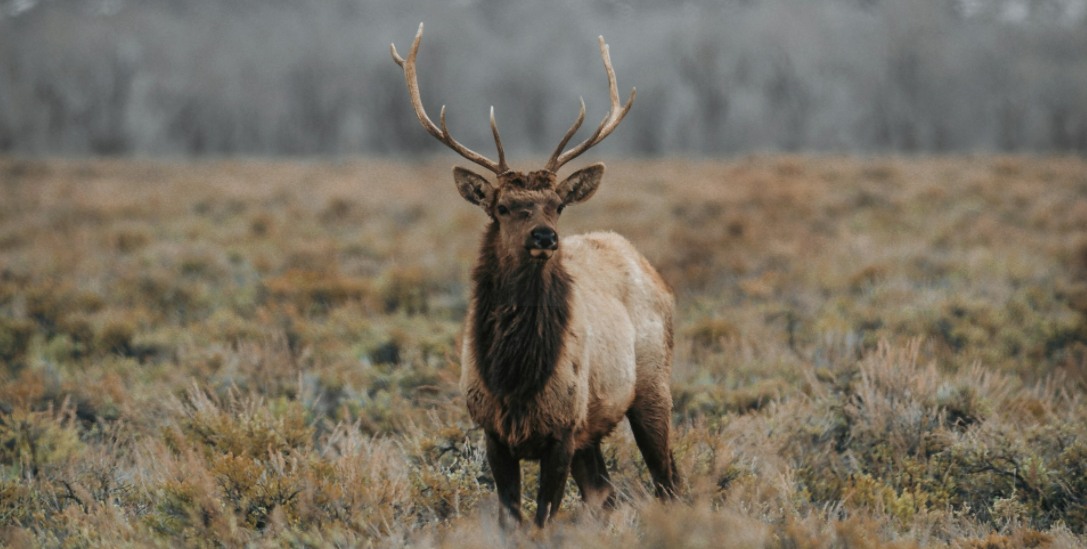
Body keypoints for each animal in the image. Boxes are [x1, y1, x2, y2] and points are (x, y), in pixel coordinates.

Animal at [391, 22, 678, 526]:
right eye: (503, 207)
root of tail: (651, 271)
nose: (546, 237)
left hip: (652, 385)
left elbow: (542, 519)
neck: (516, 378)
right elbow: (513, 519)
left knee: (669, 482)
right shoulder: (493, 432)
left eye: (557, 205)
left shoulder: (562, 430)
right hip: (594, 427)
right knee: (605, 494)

==

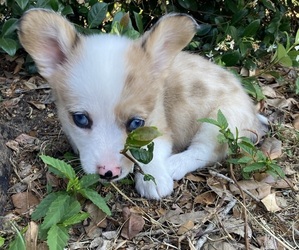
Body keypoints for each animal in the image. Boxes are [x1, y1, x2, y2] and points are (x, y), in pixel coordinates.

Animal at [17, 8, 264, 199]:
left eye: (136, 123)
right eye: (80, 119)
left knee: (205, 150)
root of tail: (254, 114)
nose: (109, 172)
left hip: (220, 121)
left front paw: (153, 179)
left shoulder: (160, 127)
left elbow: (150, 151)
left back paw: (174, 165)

## TASK REQUIREMENTS
Working from the listing above, pick out every line that has "right" and copy it.

## REPLY
right eye: (503, 207)
right elbow: (513, 519)
right shoulder: (493, 432)
right hip: (594, 427)
right knee: (605, 494)
right eye: (80, 119)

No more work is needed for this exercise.